Col Sandahl and his commander, General Herve Gobilliard, decided they had to act, despite the risk to their men held hostage; political leaders from the major powers may have to make a similar decision soon. Sarajevo is running out of food, forcing consideration of a UN attempt to blast open an aid route against the Serbs' will, an operation that would undoubtedly prove fatal to any Serbs who disagreed, and also to peace-keepers exposed along so many front lines.

Despite the French dead, who were honoured at a sombre, but proud ceremony at Sarajevo airport, none of the officers in Sarajevo has any regrets about the operation.

"I remain absolutely convinced [the action was necessary] even though we lost two soldiers, which is very painful," Col Sandahl said. "For the first time maybe we changed something in the Serbs' logic ... we had to discuss, to negotiate, to leave, and we didn't. They took the bridge and we took it back."

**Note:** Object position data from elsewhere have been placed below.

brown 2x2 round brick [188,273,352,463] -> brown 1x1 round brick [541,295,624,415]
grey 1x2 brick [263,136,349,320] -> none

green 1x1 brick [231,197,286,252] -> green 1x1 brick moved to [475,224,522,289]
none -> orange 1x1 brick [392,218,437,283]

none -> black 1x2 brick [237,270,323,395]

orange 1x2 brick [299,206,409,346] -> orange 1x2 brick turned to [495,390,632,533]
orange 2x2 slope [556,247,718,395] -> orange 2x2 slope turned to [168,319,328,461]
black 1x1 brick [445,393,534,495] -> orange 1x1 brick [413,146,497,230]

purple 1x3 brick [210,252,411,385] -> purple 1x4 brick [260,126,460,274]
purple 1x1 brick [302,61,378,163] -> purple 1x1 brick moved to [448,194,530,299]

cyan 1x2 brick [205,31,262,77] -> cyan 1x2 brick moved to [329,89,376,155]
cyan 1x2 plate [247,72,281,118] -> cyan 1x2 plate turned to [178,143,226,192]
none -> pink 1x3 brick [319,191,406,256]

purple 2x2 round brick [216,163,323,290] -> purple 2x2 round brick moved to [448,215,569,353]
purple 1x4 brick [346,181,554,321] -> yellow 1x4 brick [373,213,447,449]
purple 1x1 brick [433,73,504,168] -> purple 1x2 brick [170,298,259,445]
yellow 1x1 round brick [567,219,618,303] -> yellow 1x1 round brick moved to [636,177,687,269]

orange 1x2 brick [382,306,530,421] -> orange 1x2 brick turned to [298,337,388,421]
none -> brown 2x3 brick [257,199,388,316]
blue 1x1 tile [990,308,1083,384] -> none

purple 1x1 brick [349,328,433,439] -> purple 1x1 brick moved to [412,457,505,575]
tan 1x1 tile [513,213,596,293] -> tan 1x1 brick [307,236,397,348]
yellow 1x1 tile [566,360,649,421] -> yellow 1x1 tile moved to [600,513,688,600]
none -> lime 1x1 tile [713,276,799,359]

Col Roussel agrees. "They would have tried again; because of one victory they would say 'Look, the French can be kept and held quite easily'," he said. "The event had local importance but it had global or international importance because of the consequences." He paused and, with the experience of one whose army has lost 39 soldiers, many to Serb snipers, added: "Since the incident, the Serbs are strangely quiet towards us."